Davalı M.... A.Ş. vekili cevap dilekçesinde özetle; araçtaki arıza bilgilerinin davacı tüketiciden ağır kusur ve hile ile gizlendiği iddiasının gerçek dışı olduğunu, dava konusu aracın servise bakım için başvurduğunu araçta herhangi bir arıza bulunduğu vs yönünde bir başvurunun sözkonusu olmadığını, aracın 23.01.2018 tarihinde 15.000 km bakımı için yetkili servise bırakıldığını, her ne kadar " diğer şikayet nedeni ile servis fişi altına aracın arızasının kullanım kaynaklı olmadığı " şeklindeki ifadenin hatalı olduğunu, zira dava konusu aracın servise bakım için başvurduğunu, 26.06.2018 tarihinde N. ... AŞ'ye  manvera yardım ikazı yanıyor şikayeti ile giriş yaptığını, şikayetin garantiden giderilerek aracın sorunsuz olarak davacıya teslim edildiğini,  03.09.2018 tarihinde M ... Aş ye  "araç ön kısmından çukura düşmüş, hasar tespit onarım" şikayeti ile başvurulduğunu, dolayısıyla dava konusu aracın hasarlı olduğunu, 25.09.2018 tarihinde direksiyonda serleşme oluşyor şikayeti ile M.. Aş ye başvurulduğunu, sunulan fotoğraflarda da görüldüğü üzere jantlarda oluşan darbelerin aracın kullanımı sırasında kaldırıma çıkartılması sonucu oluştuğunun servis tarafından değerlendirildiğini, kullanıma bağlı olarak oluşmuş olan arızanın garanti kapsamında sayılamayacağını, belirtilen şikayetlerin tamamen birbirinden farklı şikayetler olduğunu, kanunun emredici hükümlerine göre verilen garanti ayıba karşı tekeffül müessesini ortadan kaldıracak nitelikte, her şikayet ve arızanın aracın değiştirilmesi veya bedelin iadesine sebep olacak nitelikte olduğunun düşünmenin hukuka ve hakkaniyet ilkelerine aykırı olduğunu, araçta maldan yararlanmayı önemli ölçüde azaltacak ya da ortadan kaldıracak imalattan kaynaklı herhangi bir ayıp sözkonusu olmadığını, davacının onarım seçimlik hakkını kullanmış olup şikayetin giderildiğini, dava konusu aracın sahibinin kullanımına bağlı hasarlı araç olup olmadığının araştırılması taleplerinin olduğunu, hal ve şartların sözleşmeden dönmeyi haklı göstermiyorsa da hakim kullanılan dönme hakkının yerine sadece bedel indirimine hükmedebileceğini, avans faizi talebinin mümkün olmadığını, değer kaybına ilişkin talebin hukuken mümkün olmadığını beyan ederek davanın reddini talep etmiştir.  

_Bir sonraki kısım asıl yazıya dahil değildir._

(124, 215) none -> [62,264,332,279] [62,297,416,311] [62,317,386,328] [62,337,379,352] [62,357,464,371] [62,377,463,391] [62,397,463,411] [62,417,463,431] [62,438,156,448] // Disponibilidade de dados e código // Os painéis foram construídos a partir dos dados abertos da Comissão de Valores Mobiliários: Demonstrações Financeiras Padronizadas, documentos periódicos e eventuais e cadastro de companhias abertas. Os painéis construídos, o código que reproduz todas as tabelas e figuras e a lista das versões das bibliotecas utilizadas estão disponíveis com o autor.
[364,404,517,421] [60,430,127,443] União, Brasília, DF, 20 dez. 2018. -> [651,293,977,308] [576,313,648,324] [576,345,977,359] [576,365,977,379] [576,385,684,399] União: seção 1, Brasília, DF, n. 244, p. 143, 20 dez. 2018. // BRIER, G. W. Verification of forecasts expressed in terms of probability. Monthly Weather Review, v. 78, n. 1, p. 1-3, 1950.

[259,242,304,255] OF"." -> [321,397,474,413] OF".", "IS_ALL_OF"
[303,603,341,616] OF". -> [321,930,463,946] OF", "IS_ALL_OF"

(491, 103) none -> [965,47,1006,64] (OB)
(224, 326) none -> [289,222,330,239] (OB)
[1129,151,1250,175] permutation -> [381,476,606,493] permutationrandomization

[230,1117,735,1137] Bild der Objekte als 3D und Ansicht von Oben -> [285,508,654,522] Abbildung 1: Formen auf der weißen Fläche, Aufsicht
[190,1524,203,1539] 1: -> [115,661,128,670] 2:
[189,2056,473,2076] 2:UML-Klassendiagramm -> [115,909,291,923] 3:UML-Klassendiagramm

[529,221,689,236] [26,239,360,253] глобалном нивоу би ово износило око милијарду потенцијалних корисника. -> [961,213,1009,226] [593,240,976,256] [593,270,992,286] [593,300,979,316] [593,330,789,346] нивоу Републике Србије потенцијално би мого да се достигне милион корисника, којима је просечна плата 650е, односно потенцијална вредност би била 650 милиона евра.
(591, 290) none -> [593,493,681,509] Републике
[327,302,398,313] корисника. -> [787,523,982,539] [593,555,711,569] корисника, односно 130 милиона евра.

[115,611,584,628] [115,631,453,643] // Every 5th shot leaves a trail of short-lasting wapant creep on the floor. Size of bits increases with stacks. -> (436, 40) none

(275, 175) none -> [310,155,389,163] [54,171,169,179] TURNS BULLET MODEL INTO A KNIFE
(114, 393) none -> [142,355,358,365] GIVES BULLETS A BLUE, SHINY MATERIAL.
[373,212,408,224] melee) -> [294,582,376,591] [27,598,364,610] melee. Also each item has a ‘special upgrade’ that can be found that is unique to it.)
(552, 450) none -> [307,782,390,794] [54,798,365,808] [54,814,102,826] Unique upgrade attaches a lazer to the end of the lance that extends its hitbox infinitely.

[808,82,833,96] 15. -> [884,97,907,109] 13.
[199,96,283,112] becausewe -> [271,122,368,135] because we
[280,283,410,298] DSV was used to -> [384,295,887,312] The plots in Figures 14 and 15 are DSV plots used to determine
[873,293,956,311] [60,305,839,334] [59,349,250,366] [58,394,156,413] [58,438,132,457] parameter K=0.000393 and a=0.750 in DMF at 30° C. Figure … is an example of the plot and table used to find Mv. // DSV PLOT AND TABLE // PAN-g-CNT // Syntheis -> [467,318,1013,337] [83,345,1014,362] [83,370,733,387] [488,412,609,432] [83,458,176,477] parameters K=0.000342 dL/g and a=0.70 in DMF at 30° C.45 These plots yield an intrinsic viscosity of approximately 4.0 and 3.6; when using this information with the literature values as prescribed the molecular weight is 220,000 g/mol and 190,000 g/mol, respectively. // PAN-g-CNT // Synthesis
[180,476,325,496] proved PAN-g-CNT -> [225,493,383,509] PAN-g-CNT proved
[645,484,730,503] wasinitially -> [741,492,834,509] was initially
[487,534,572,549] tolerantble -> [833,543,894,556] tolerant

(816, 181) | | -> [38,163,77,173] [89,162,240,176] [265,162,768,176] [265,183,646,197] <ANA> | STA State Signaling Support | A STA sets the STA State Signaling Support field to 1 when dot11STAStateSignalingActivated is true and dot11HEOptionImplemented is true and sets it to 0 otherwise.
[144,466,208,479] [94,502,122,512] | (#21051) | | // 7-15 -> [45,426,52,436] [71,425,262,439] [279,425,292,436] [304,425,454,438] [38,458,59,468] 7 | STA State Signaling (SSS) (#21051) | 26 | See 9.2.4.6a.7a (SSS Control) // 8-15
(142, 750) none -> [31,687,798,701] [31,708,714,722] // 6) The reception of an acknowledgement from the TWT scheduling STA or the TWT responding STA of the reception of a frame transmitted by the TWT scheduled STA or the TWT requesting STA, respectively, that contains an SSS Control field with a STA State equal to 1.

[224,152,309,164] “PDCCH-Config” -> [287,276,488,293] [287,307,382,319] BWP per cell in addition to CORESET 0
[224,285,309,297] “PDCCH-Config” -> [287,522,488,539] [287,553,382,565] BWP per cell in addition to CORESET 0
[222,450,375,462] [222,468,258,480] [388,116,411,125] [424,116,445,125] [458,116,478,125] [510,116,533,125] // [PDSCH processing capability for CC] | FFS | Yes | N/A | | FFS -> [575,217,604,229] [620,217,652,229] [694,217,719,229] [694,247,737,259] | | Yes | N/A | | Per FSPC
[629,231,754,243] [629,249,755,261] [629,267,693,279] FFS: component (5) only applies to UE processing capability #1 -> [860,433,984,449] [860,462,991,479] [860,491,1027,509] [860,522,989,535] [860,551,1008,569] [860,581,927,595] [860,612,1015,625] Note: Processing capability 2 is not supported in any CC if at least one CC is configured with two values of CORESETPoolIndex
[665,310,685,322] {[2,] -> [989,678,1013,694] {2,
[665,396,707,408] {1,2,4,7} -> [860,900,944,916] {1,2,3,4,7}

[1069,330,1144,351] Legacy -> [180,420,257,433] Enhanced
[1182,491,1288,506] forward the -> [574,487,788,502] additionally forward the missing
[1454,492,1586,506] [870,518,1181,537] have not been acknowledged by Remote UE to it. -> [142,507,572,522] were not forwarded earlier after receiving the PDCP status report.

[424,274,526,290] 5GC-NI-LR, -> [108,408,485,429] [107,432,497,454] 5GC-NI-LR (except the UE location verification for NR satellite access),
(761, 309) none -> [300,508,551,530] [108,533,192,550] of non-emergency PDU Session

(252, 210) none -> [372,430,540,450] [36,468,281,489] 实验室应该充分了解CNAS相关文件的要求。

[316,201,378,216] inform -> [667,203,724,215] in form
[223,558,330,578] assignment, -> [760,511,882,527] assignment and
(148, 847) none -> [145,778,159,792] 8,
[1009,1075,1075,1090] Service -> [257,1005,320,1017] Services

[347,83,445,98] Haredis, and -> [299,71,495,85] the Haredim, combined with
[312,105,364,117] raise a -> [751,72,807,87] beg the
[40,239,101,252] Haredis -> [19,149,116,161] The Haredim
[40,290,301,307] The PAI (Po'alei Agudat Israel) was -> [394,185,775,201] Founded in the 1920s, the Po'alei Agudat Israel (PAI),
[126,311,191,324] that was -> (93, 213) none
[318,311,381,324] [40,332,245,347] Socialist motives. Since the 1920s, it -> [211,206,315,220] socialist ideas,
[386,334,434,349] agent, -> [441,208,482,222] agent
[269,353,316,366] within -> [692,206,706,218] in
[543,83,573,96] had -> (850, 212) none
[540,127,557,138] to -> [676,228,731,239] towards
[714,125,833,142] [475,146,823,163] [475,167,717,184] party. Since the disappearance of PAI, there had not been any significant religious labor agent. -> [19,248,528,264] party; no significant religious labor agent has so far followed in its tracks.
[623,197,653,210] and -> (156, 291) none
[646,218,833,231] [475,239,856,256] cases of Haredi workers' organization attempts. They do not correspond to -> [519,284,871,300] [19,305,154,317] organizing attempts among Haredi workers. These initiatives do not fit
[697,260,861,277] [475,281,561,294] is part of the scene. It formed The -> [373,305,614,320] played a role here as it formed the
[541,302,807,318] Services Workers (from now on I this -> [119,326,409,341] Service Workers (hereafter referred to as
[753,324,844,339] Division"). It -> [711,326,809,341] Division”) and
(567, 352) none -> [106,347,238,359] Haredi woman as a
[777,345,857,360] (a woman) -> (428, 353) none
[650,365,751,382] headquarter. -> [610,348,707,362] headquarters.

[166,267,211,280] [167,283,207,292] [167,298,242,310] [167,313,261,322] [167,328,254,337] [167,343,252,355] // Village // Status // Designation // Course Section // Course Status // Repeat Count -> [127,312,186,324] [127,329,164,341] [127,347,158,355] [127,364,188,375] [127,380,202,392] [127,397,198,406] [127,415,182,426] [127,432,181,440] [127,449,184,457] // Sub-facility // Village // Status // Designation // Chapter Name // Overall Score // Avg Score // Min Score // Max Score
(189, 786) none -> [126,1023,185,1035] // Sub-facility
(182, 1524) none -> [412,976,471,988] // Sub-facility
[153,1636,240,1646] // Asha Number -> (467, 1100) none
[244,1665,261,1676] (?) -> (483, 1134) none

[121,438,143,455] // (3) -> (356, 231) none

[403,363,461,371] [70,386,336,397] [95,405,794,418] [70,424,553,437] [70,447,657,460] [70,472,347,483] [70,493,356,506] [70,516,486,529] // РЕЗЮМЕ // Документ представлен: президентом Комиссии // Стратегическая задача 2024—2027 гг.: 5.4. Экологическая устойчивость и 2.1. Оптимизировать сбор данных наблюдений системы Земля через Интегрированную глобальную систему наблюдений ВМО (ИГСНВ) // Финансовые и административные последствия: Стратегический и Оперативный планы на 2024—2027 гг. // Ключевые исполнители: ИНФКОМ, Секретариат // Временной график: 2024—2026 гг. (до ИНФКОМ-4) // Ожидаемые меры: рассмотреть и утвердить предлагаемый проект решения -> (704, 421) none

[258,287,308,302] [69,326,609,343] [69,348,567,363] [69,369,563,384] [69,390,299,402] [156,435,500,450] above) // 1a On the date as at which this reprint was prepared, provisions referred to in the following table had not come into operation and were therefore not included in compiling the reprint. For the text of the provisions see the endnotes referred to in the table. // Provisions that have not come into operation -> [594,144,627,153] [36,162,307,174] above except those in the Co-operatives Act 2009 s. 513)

Davalı H... AŞ vekili cevap dilekçesinde özetle; araçta imalat ve üretimden kaynaklı bir kusur bulunmadığını, aracın ayıpsız bir şekilde davacıya teslim edildiğini, aracın H .. Otomotivin yetkili servisine getirilmemesi nedeniyle varsa servis hatasının aracın teslim edildiği ve onarımına izin verilen servislerden zararın talep edilmesi gerektiği, aracın servise getirilerek garanti kapsamında onarımlarının yapıldığını, araç değişimine karar verilebilmesi için araçta imalat hatası bulunması ve bu arızanın esaslı olması ve gidirelebilir mahiyette olmaması gerektiğini belirterek davanın reddini savunmuştur.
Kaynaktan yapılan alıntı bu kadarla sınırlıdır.